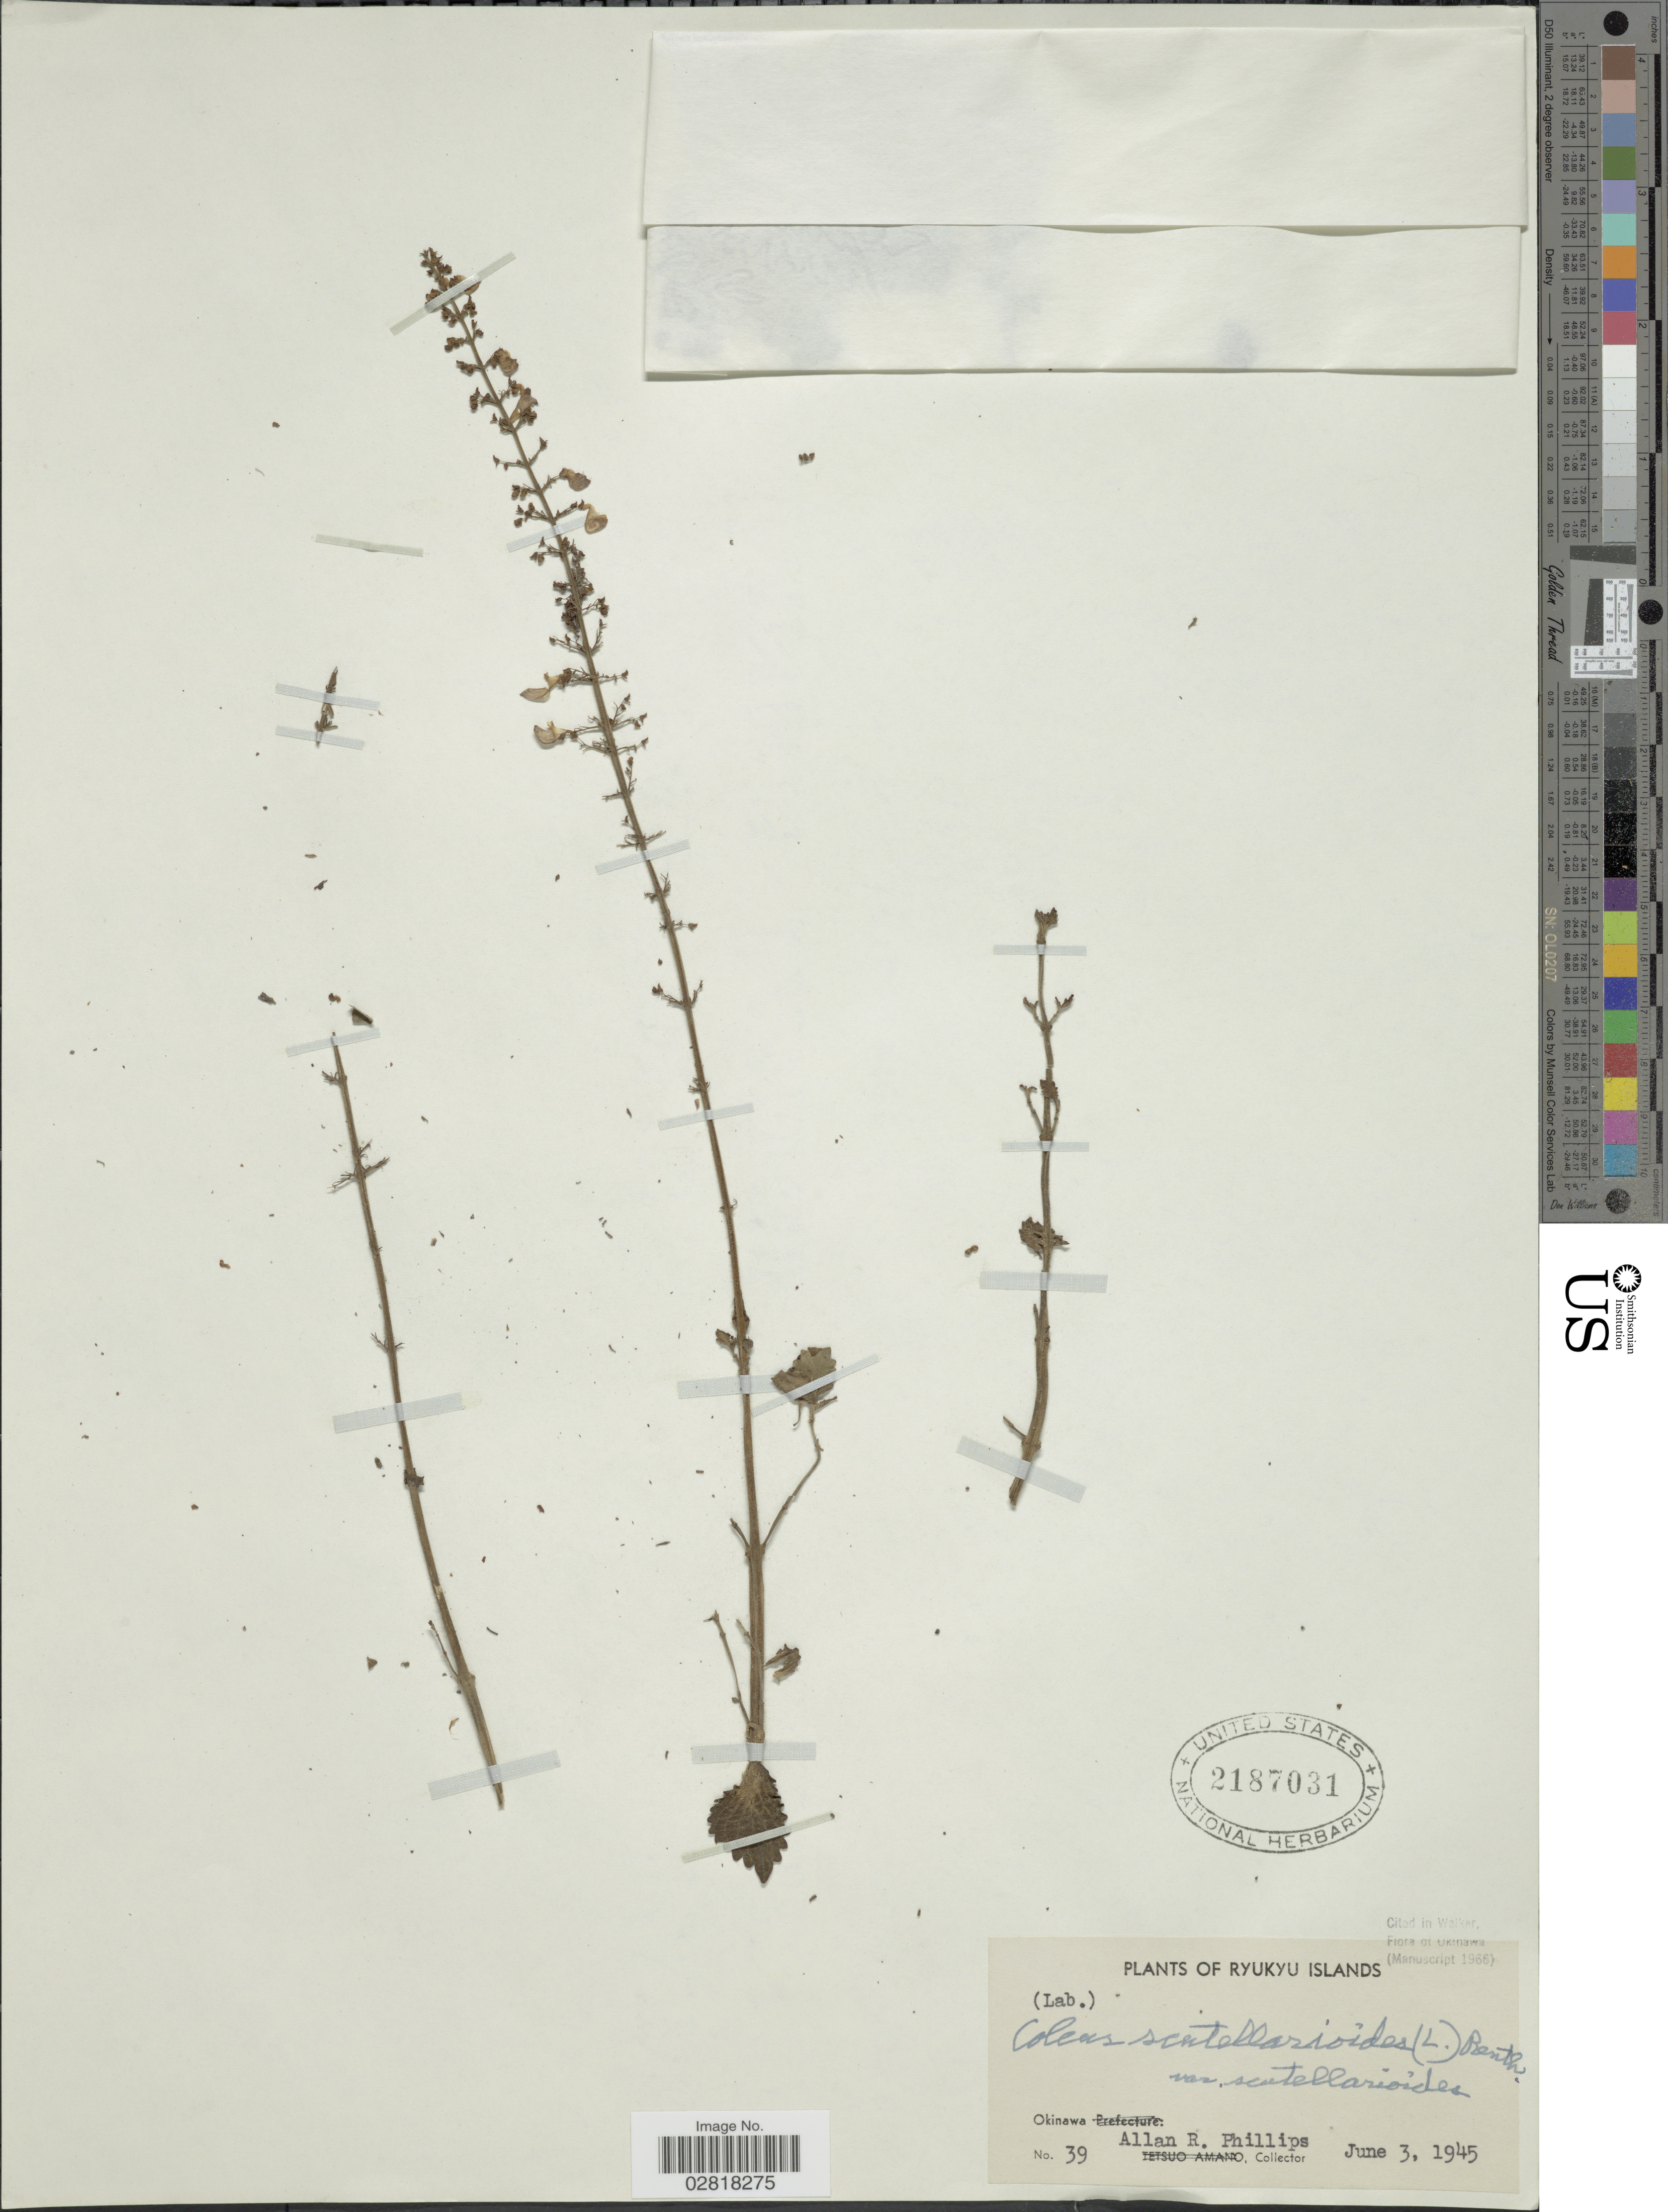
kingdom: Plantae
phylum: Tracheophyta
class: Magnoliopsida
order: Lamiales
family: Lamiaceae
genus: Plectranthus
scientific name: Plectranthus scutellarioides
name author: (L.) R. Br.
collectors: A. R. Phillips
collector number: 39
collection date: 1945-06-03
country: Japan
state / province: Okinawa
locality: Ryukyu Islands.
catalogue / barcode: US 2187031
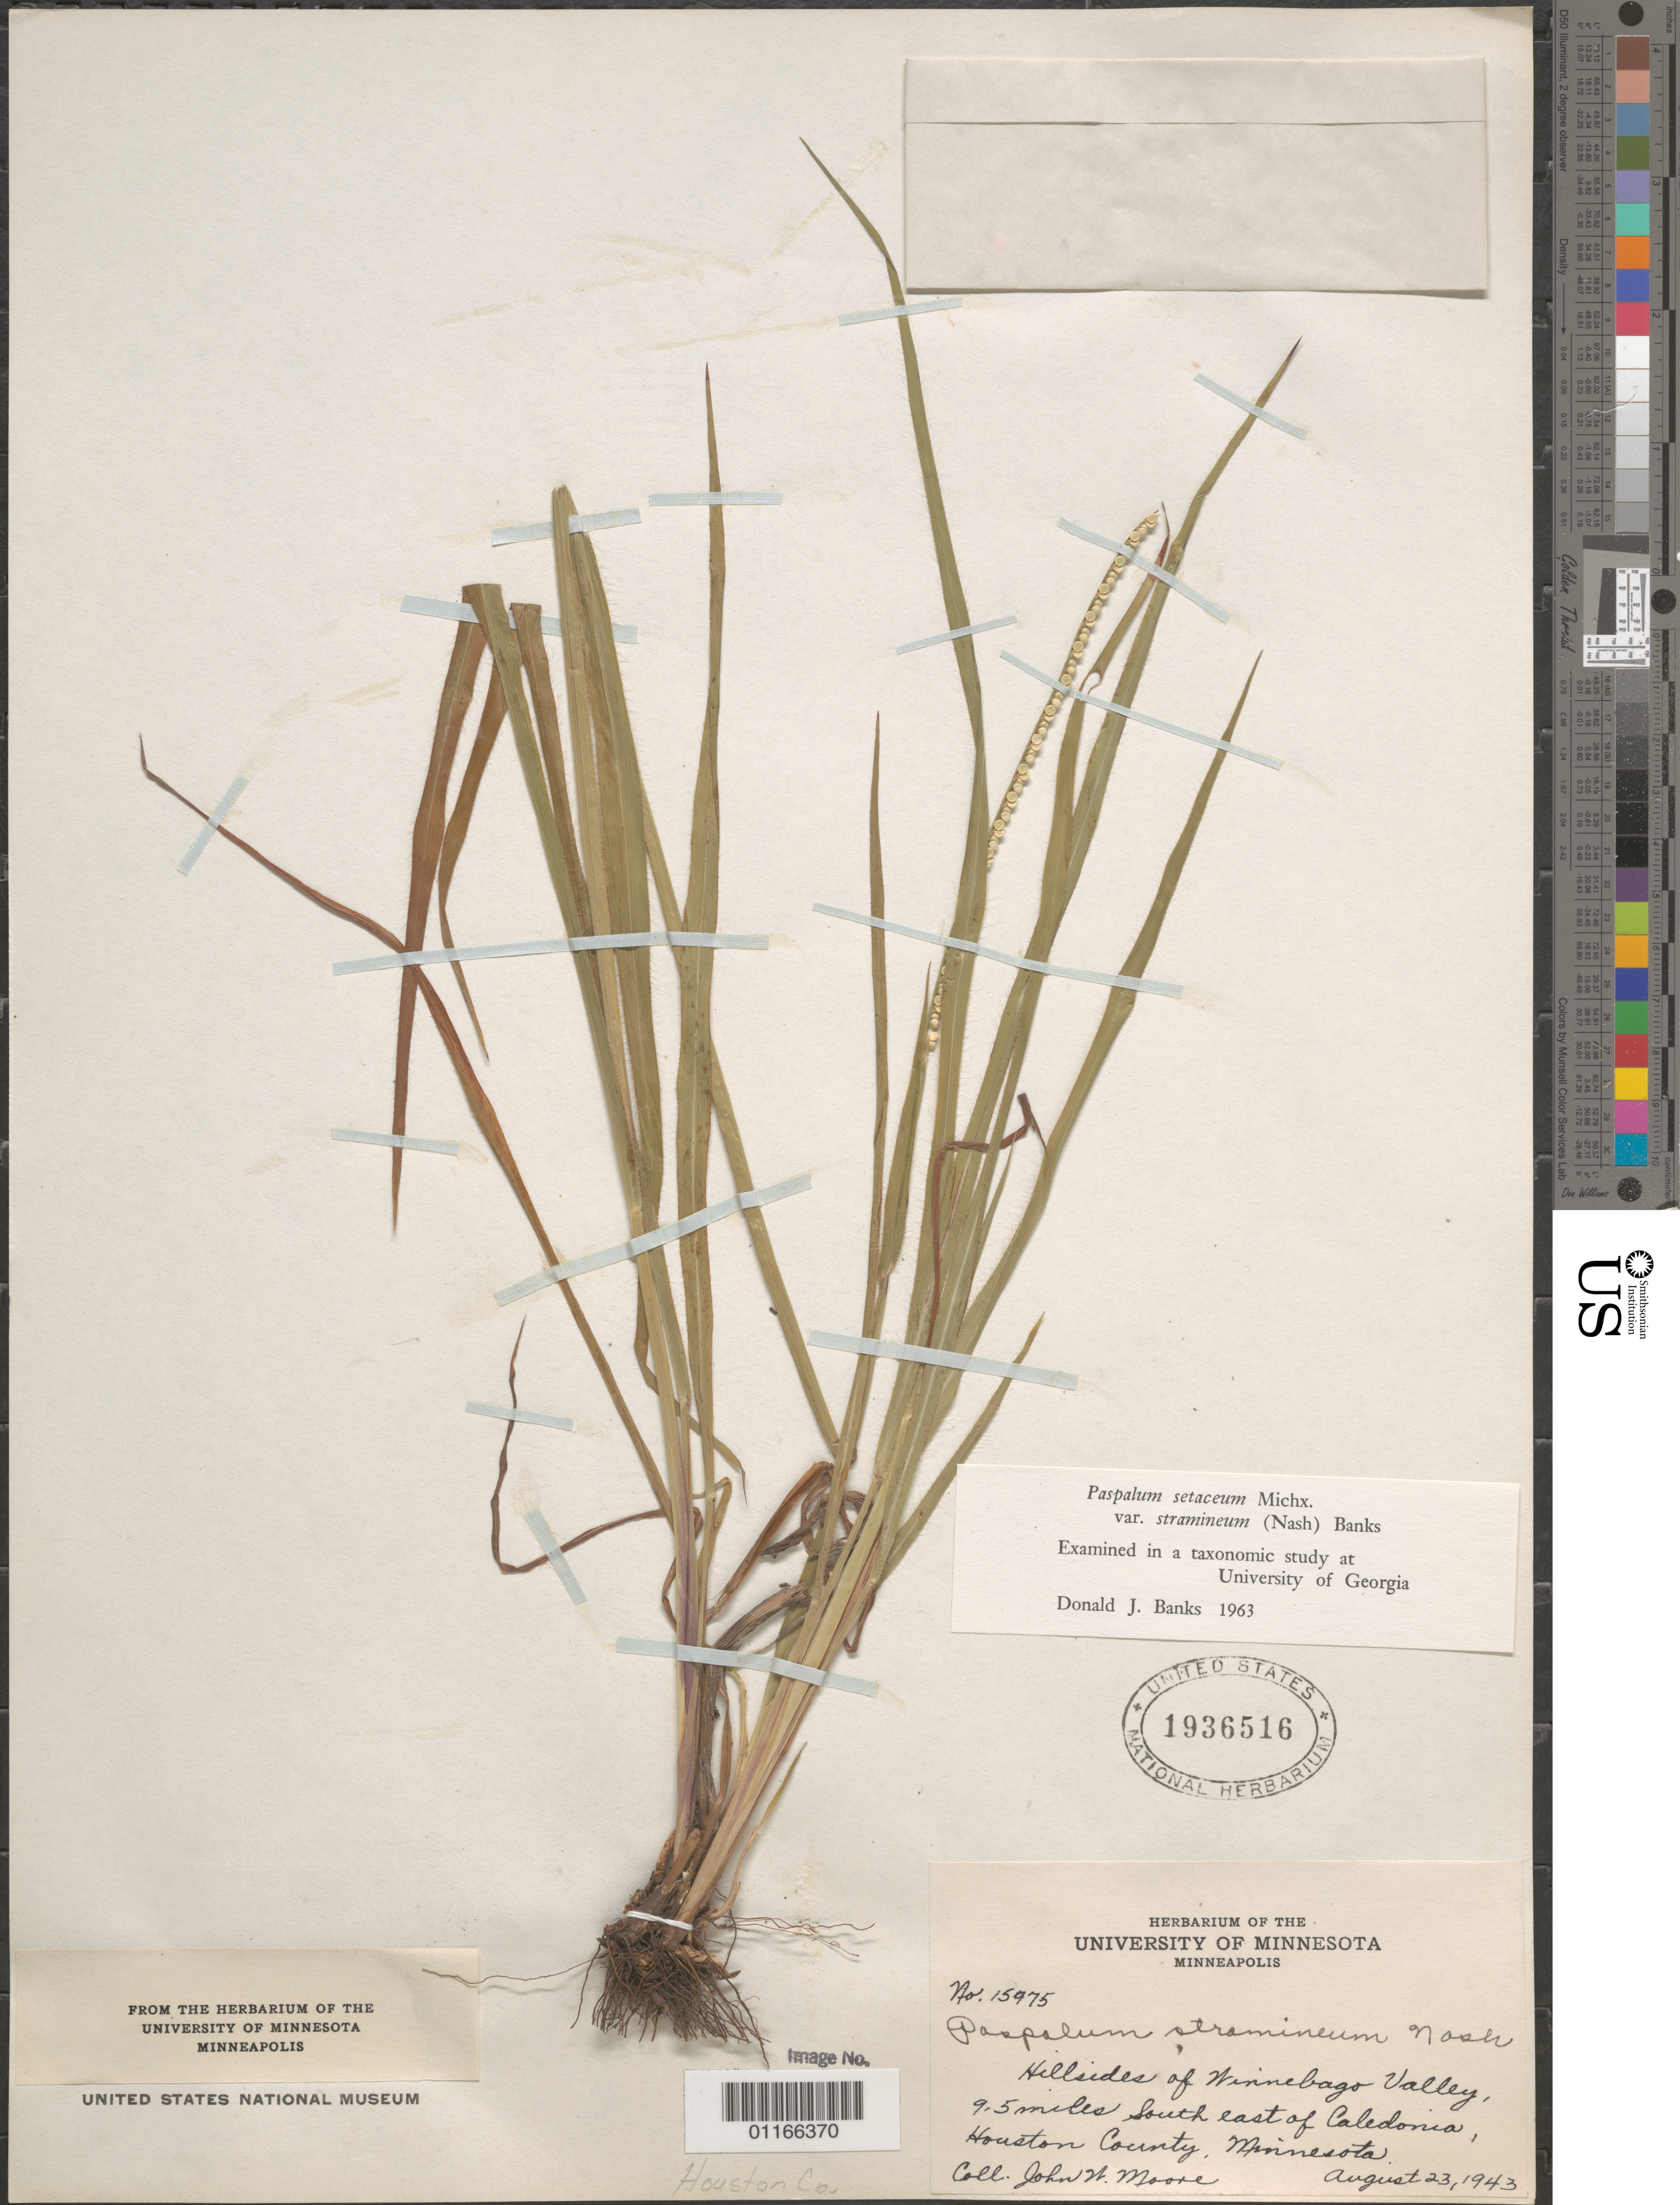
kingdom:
=====
Written instruction:
Please format all of the material above as a numbered list with one line per item, leaving out blank lines and the pictures.

Answer to the exercise:
1. kingdom: Plantae
2. phylum: Tracheophyta
3. class: Magnoliopsida
4. order: Lamiales
5. family: Lamiaceae
6. genus: Plectranthus
7. scientific name: Plectranthus scutellarioides
8. name author: (L.) R. Br.
9. collectors: A. R. Phillips
10. collector number: 39
11. collection date: 1945-06-03
12. country: Japan
13. state / province: Okinawa
14. locality: Ryukyu Islands.
15. catalogue / barcode: US 2187031
16. kingdom:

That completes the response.